Vedantra Pharmaceuticals said today it will partner with Neon Therapeutics to develop cancer vaccines, through a nonexclusive research collaboration whose value was not disclosed.

The companies will explore combining Vedantra’s albumin-binding, lymph node-targeting amphiphile technology with Neon’s capabilities in neoantigen vaccine research. The objective of the joint research collaboration, Vedantra said, is to continue development of therapeutic vaccines that raise immune responses against neoantigens that allow the body to naturally expand immune cells capable of destroying infected or cancerous cells, without harming normal tissues.

Vedantra uses albumin-binding amphiphilic peptides designed to deliver smaller neoantigen payloads directly to the lymph node, an approach the company says produces large quantities of T cells that kill tumors by homing in on specific neoantigens on the tumor cell surface. The technology creates a lipid–neoantigen conjugate intended to bind to albumin upon injection, thus directly carrying the neoantigen to the lymph node where T cells are primed.

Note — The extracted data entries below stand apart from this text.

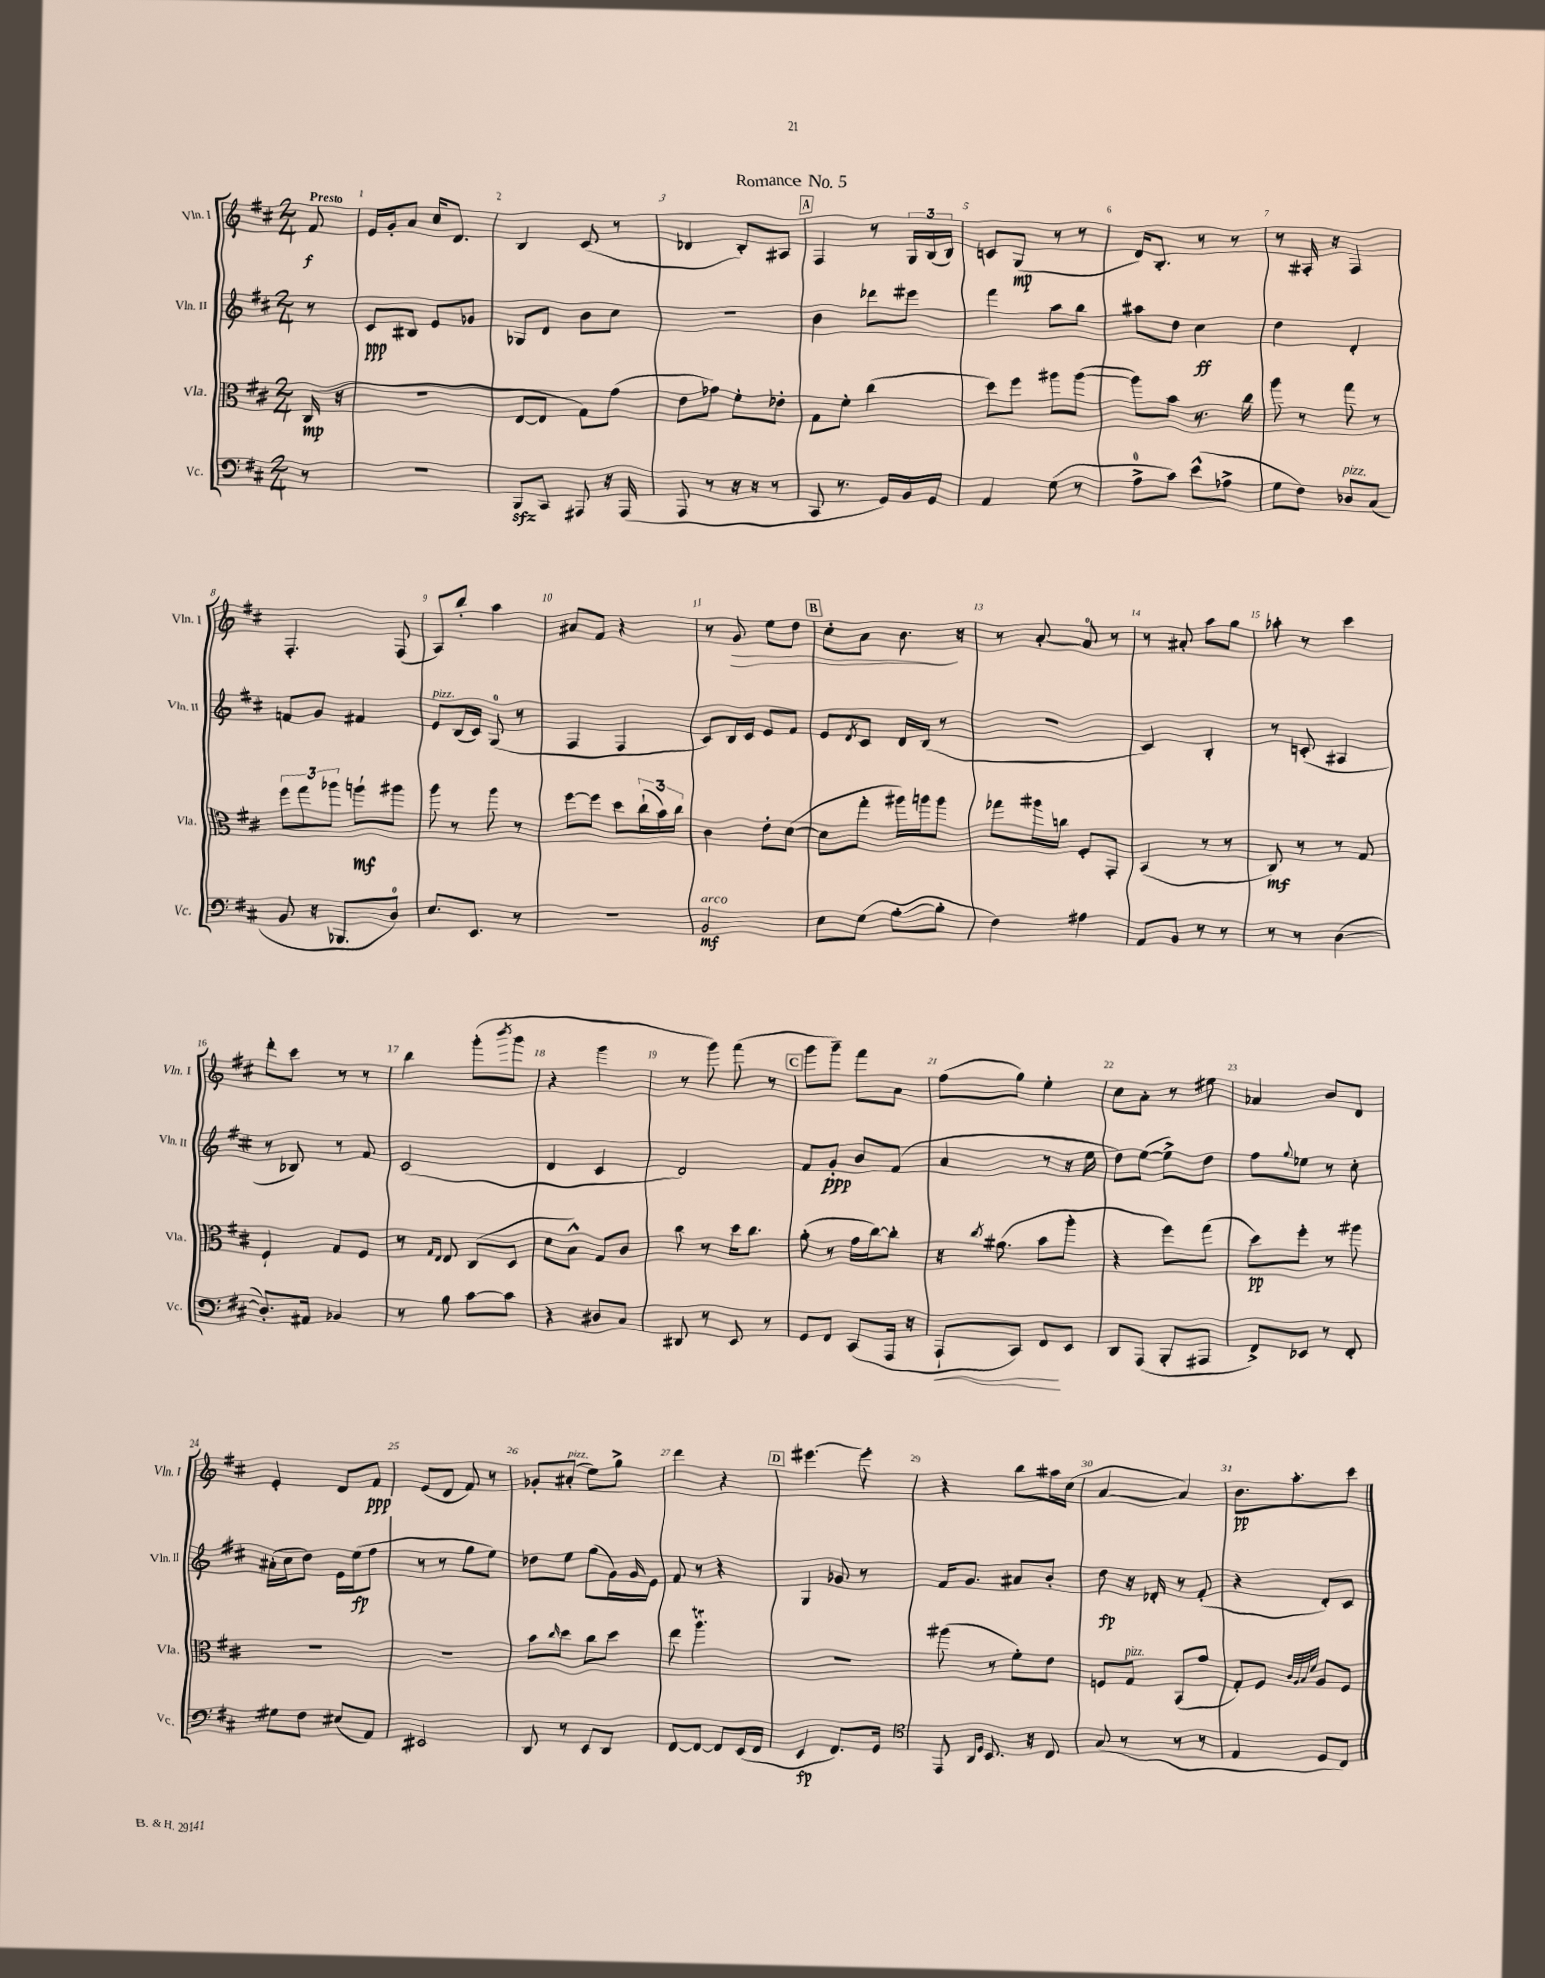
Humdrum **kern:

**kern	**dynam	**kern	**dynam	**kern	**dynam	**kern	**dynam
*part4	*part4	*part3	*part3	*part2	*part2	*part1	*part1
*staff4	*staff4	*staff3	*staff3	*staff2	*staff2	*staff1	*staff1
*I"Vc.	*	*I"Vla.	*	*I"Vln. II	*	*I"Vln. I	*
*I'Vc.	*	*I'Vla.	*	*I'Vln. II	*	*I'Vln. I	*
*clefF4	*	*clefC3	*	*clefG2	*	*clefG2	*
*k[f#c#]	*	*k[f#c#]	*	*k[f#c#]	*	*k[f#c#]	*
*M2/4	*	*M2/4	*	*M2/4	*	*M2/4	*
=	=	=	=	=	=	=	=
!	!	!	!	!	!	!LO:TX:a:B:t=Presto	!
8r	.	(16C#/	mp	8r	.	8f#/	f
.	.	16r	.	.	.	.	.
=1	=1	=1	=1	=1	=1	=1	=1
2r	.	2r	.	8c#/L	ppp	16e/LL	.
.	.	.	.	.	.	16g'/J	.
.	.	.	.	8B#X/J	.	8a/J	.
.	.	.	.	8e/L	.	16cc#/KL	.
.	.	.	.	.	.	8.d/J	.
.	.	.	.	8g-X/J	.	.	.
=2	=2	=2	=2	=2	=2	=2	=2
8BBBzz/L	.	[8E/L	.	8G-X/L	.	4B/	.
8CC#/J	.	8E/J]	.	8d/J	.	.	.
8AAA#X/	.	8G\L)	.	8b\L	.	(8c#/	.
16r	.	(8g\J	.	8cc#\J	.	8r	.
(16AAA#/	.	.	.	.	.	.	.
=3	=3	=3	=3	=3	=3	=3	=3
8AAA/	.	8e\L	.	2r	.	4d-X/	.
8r	.	8g-X\J)	.	.	.	.	.
16r	.	8f#'\L	.	.	.	8B'/L)	.
16r	.	.	.	.	.	.	.
8r	.	8e-X'\J	.	.	.	8A#X/J	.
!!LO:REH:place=s1:t=A
=4	=4	=4	=4	=4	=4	=4	=4
8CC#/	.	8G\L	.	4b\	.	4F#/	.
8.r	.	8f#'\J	.	.	.	.	.
.	.	(4cc#\	.	8ddd-X\L	.	8r	.
16GG/LL)	.	.	.	.	.	.	.
16BB/	.	.	.	8eee#X\J	.	24G/LL	.
.	.	.	.	.	.	(24B/	.
16GG/JJ	.	.	.	.	.	.	.
.	.	.	.	.	.	24B/JJ)	.
=5	=5	=5	=5	=5	=5	=5	=5
4AA/	.	8dd\L)	.	4fff#\	.	8cn/L	.
.	.	8ff#\J	.	.	.	(8G/J	mp
(8G\	.	8aa#X\L	.	8aa\L	.	8r	.
8r	.	([8aa#\J	.	8bb\J	.	8r	.
=6	=6	=6	=6	=6	=6	=6	=6
8A^\L	.	8aa#\L])	.	8aa#X\L	.	16d/KL)	.
.	.	.	.	.	.	8.B'/J	.
8c#\J)	.	8b\J	.	8dd\J	.	.	.
(8e^^\L	.	8.r	.	4cc#\	ff	8r	.
8A-X^\J	.	.	.	.	.	8r	.
.	.	16cc#\	.	.	.	.	.
=7	=7	=7	=7	=7	=7	=7	=7
8G\L	.	8aa\	.	4dd\	.	8r	.
8F#\J)	.	8r	.	.	.	16A#X'/	.
.	.	.	.	.	.	16r	.
!LO:TX:a:i:t=pizz.	!	!	!	!	!	!	!
8D-X/L	.	8gg\	.	4d'/	.	4F#/	.
(8C#/J	.	8r	.	.	.	.	.
!!LO:LB:g=z
=8	=8	=8	=8	=8	=8	=8	=8
8BB/	.	12ff#\L	.	8fn/L	.	4.F#'/	.
.	.	12gg\	.	.	.	.	.
16r	.	.	.	8g/J	.	.	.
.	.	12aa-X\J	.	.	.	.	.
8.BBB-X/L	.	.	.	.	.	.	.
.	.	8aan`\L	mf	4f#X/	.	.	.
8D/J)	.	8aa#X\J	.	.	.	(8F#/	.
=9	=9	=9	=9	=9	=9	=9	=9
!	!	!	!	!LO:TX:a:i:t=pizz.	!	!	!
8.E/L	.	8aa\	.	8e/L	.	8A/L)	.
.	.	8r	.	(16B/L	.	8bb'/J	.
8.EE/J	.	.	.	16c#/JJ)	.	.	.
.	.	8aa\	.	(8G/	.	4aa\	.
8r	.	8r	.	8r	.	.	.
=10	=10	=10	=10	=10	=10	=10	=10
2r	.	[8ff#\L	.	4F#/	.	8a#X/L	.
.	.	8ff#\J]	.	.	.	8f#/J	.
.	.	8dd\L	.	4F#/	.	4r	.
.	.	(24cc#`\L	.	.	.	.	.
.	.	24b\)	.	.	.	.	.
.	.	24cc#\JJ	.	.	.	.	.
=11	=11	=11	=11	=11	=11	=11	=11
!LO:TX:a:i:t=arco	!	!	!	!	!	!	!
2BB/	mf	4c#\	.	8c#/L)	.	8r	.
!	!	!	!	!	!	!	!LO:HP:b
.	.	.	.	16B/L	.	8g/	>
.	.	.	.	16c#/JJ	.	.	.
.	.	8e'\L	.	8e/L	.	8ee\L	.
.	.	([8d\J	.	8f#/J	.	8dd\J	.
!!LO:REH:place=s1:t=B
=12	=12	=12	=12	=12	=12	=12	=12
8E\L	.	8d\L]	.	8e/L	.	8cc#'\L	.
.	.	.	.	8qd/	.	.	.
(8G\J	.	8gg'\J	.	8c#/J	.	8a\J	.
[8B'\L	.	16aa#X\LL)	.	16d/LL	.	8.b\	.
.	.	16aan\J	.	(16B/JJ	.	.	.
8B'\J]	.	8aa\J	.	8r	.	.	.
.	.	.	.	.	.	16r	]
=13	=13	=13	=13	=13	=13	=13	=13
4F#\)	.	8gg-X\L	.	2r	.	8r	.
.	.	16aa#X\L	.	.	.	[8a'/	.
.	.	16ccn\JJ	.	.	.	.	.
4A#X\	.	8F#'/L	.	.	.	8a/]	.
.	.	8GG'/J	.	.	.	8r	.
=14	=14	=14	=14	=14	=14	=14	=14
8AA/L	.	(4BB/	.	4c#/)	.	8r	.
8BB/J	.	.	.	.	.	8a#X'/	.
8r	.	8r	.	4B'/	.	8aa\L	.
8r	.	8r	.	.	.	8gg\J	.
=15	=15	=15	=15	=15	=15	=15	=15
8r	.	8C#/)	mf	8r	.	8aa-X'\	.
8r	.	8r	.	(8cn'/	.	8r	.
([4D\	.	8r	.	4A#X/	.	4ccc#\	.
.	.	8G/	.	.	.	.	.
!!LO:LB:g=z
=16	=16	=16	=16	=16	=16	=16	=16
8.D'/L])	.	4F#`/	.	8r	.	8ddd'\L	.
.	.	.	.	8B-X/)	.	8ccc#\J	.
16AA#X/Jk	.	.	.	.	.	.	.
4BB-X/	.	8G/L	.	8r	.	8r	.
.	.	8F#/J	.	8f#/	.	8r	.
=17	=17	=17	=17	=17	=17	=17	=17
8r	.	8r	.	(2c#/	.	4bb\	.
.	.	16qqG/LL	.	.	.	.	.
.	.	16qqE/JJ	.	.	.	.	.
8B\	.	8E/	.	.	.	.	.
[8c#\L	.	(8C#/L	.	.	.	(8ggg'\L	.
.	.	.	.	.	.	8qbbb/	.
8c#\J]	.	8D/J	.	.	.	8ggg\J	.
=18	=18	=18	=18	=18	=18	=18	=18
4r	.	8d\L	.	4d/	.	4r	.
.	.	8B^^\J)	.	.	.	.	.
8D#X/L	.	8G/L	.	4c#/	.	4ggg\	.
8C#/J	.	8c#/J	.	.	.	.	.
=19	=19	=19	=19	=19	=19	=19	=19
8DD#X/	.	8cc#\	.	2d/)	.	8r	.
8r	.	8r	.	.	.	8ggg\)	.
8EE/	.	16dd\KL	.	.	.	(8fff#\	.
.	.	8.cc#\J	.	.	.	.	.
8r	.	.	.	.	.	8r	.
!!LO:REH:place=s1:t=C
=20	=20	=20	=20	=20	=20	=20	=20
8GG/L	.	(8a'\	.	8f#/L	.	8ggg\L	.
8FF#/J	.	8r	.	8g'/J	ppp	8ggg~\J)	.
(8CC#/L	.	16g\LL	.	8b/L	.	8fff#\L	.
.	.	[16cc#\J)	.	.	.	.	.
16AAA/Jk	.	8cc#'\J]	.	(8f#/J	.	8a\J	.
16r	.	.	.	.	.	.	.
=21	=21	=21	=21	=21	=21	=21	=21
!	!LO:HP:b	!	!	!	!	!	!
8AAA`/L	<	16r	.	4a/	.	(8ff#\L	.
.	.	8qcc#/	.	.	.	.	.
.	.	(8.a#X\	.	.	.	.	.
8CC#/J)	.	.	.	.	.	8gg\J)	.
8FF#/L	.	8b\L	.	8r	.	4ee'\	.
8EE/J	[	8aa'\J	.	16r	.	.	.
.	.	.	.	16ee\	.	.	.
=22	=22	=22	=22	=22	=22	=22	=22
8DD/L	.	4r	.	8dd\L)	.	8cc#\L	.
(8AAA/J	.	.	.	([8ee\J	.	8a'\J	.
8BBB'/L	.	8ff#\L)	.	8ee^\L])	.	8r	.
8AAA#X/J	.	(8gg\J	.	8dd\J	.	8ee#X\	.
=23	=23	=23	=23	=23	=23	=23	=23
8FF#^/L)	.	8dd\L)	pp	8ff#\L	.	4a-X/	.
.	.	.	.	8qqgg/	.	.	.
8EE-X/J	.	8ff#'\J	.	8ee-X\J	.	.	.
8r	.	8r	.	8r	.	8b/L	.
8FF#'/	.	8aa#X\	.	8cc#'\	.	8d/J	.
!!LO:LB:g=z
=24	=24	=24	=24	=24	=24	=24	=24
8G#X\L	.	2r	.	(16a#X'\LL	.	4e'/	.
.	.	.	.	16cc#\J	.	.	.
8F#\J	.	.	.	8dd\J)	.	.	.
(8E#X/L	.	.	.	16e\LL	.	8d/L	.
.	.	.	.	(16ee\J	fp	.	.
8AA/J)	.	.	.	8ff#\J	.	8f#/J	ppp
=25	=25	=25	=25	=25	=25	=25	=25
2EE#X/	.	2r	.	8r	.	(8e/L	.
.	.	.	.	8r	.	8d/J	.
.	.	.	.	8gg\L	.	8f#/)	.
.	.	.	.	8ee\J)	.	8r	.
=26	=26	=26	=26	=26	=26	=26	=26
8DD/	.	8b\L	.	8dd-X\L	.	8g-X'/L	.
.	.	16qqcc#/	.	.	.	.	.
!	!	!	!	!	!	!LO:TX:a:i:t=pizz.	!
8r	.	8dd\J	.	8ee\J	.	(8a#X'/J	.
8EE/L	.	8cc#\L	.	(8gg\L	.	8ee\L)	.
8DD/J	.	8dd\J	.	16g\L)	.	8gg^\J	.
.	.	.	.	16qqg/	.	.	.
.	.	.	.	16e\JJ	.	.	.
=27	=27	=27	=27	=27	=27	=27	=27
[8FF#/L	.	8ee\	.	8f#/	.	4ddd\	.
8FF#/J_	.	4.aaT\	.	8r	.	.	.
8FF#/L]	.	.	.	4r	.	4r	.
(16EE/L	.	.	.	.	.	.	.
16FF#/JJ	.	.	.	.	.	.	.
!!LO:REH:place=s1:t=D
=28	=28	=28	=28	=28	=28	=28	=28
4EE/	fp	2r	.	4G/	.	[4.eee#X\	.
8.FF#/L)	.	.	.	8g-X/	.	.	.
.	.	.	.	8r	.	8eee#'\]	.
16GG/Jk	.	.	.	.	.	.	.
=29	=29	=29	=29	=29	=29	=29	=29
*clefC4	*	*	*	*	*	*	*
8EE/	.	(8aa#X\	.	16f#/KL	.	4r	.
.	.	.	.	8.g/J	.	.	.
16qqAA/LL	.	.	.	.	.	.	.
16qqD/JJ	.	.	.	.	.	.	.
8.BB/	.	8r	.	.	.	.	.
.	.	8f#'\L)	.	8a#X/L	.	8bb\L	.
16r	.	.	.	.	.	.	.
8C#/	.	8e\J	.	8b'/J	.	16aa#X\L	.
.	.	.	.	.	.	(16cc#\JJ	.
=30	=30	=30	=30	=30	=30	=30	=30
(8G/	.	8Fn/L	.	8dd\	fp	[4a/	.
!	!	!LO:TX:a:i:t=pizz.	!	!	!	!	!
8r	.	8G/J	.	16r	.	.	.
.	.	.	.	16d-X'/	.	.	.
8r	.	(8BB/L	.	8r	.	4a/])	.
8r	.	8g/J	.	(8f#'/	.	.	.
=31	=31	=31	=31	=31	=31	=31	=31
4E/	.	8G'/L)	.	4r	.	8.b\L	pp
.	.	8F#/J	.	.	.	.	.
.	.	.	.	.	.	8.aa'\	.
.	.	32qqc#/LLL	.	.	.	.	.
.	.	32qqA/	.	.	.	.	.
.	.	32qqB/	.	.	.	.	.
.	.	32qqf#/JJJ	.	.	.	.	.
8D/L	.	8A/L	.	8d'/L)	.	.	.
8C#/J)	.	8F#/J	.	8c#/J	.	8ccc#\J	.
==	==	==	==	==	==	==	==
*-	*-	*-	*-	*-	*-	*-	*-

“Although our albumin-binding amphiphile technologies have the potential to be effective at combating cancer by enhancing the body’s natural immune responses, our partnership has clear benefits to exploring innovative ways to synergistically enhance both of our programs,” Vedantra executive chairman Julian Adams, Ph.D., said in a statement.

Neon’s lead candidate NEO-PV-01 is a personalized neoantigen vaccine that uses a proprietary epitope computational engine called RECON (Real-time Epitope Computation for Oncology). According to the company, RECON is designed to ensure accurate mutation calling, using unique tools and data to ensure that the most immunogenic epitopes are selected for ultimate manufacturing.

NEO-PV-01 builds upon initial clinical trial collaborations by the Broad Institute of MIT and Harvard and Dana-Farber Cancer Institute. Last year, Neon launched its first clinical study assessing  the vaccine candidate in combination with Bristol-Myers Squibb’s marketed cancer immunotherapy Opdivo® (nivolumab) in patients with measurable metastatic melanoma, non-small-cell lung cancer, and bladder cancer. Dana-Farber is also enrolling patients in two investigator-initiated trials studying NEO-PV-01 in melanoma and glioblastoma.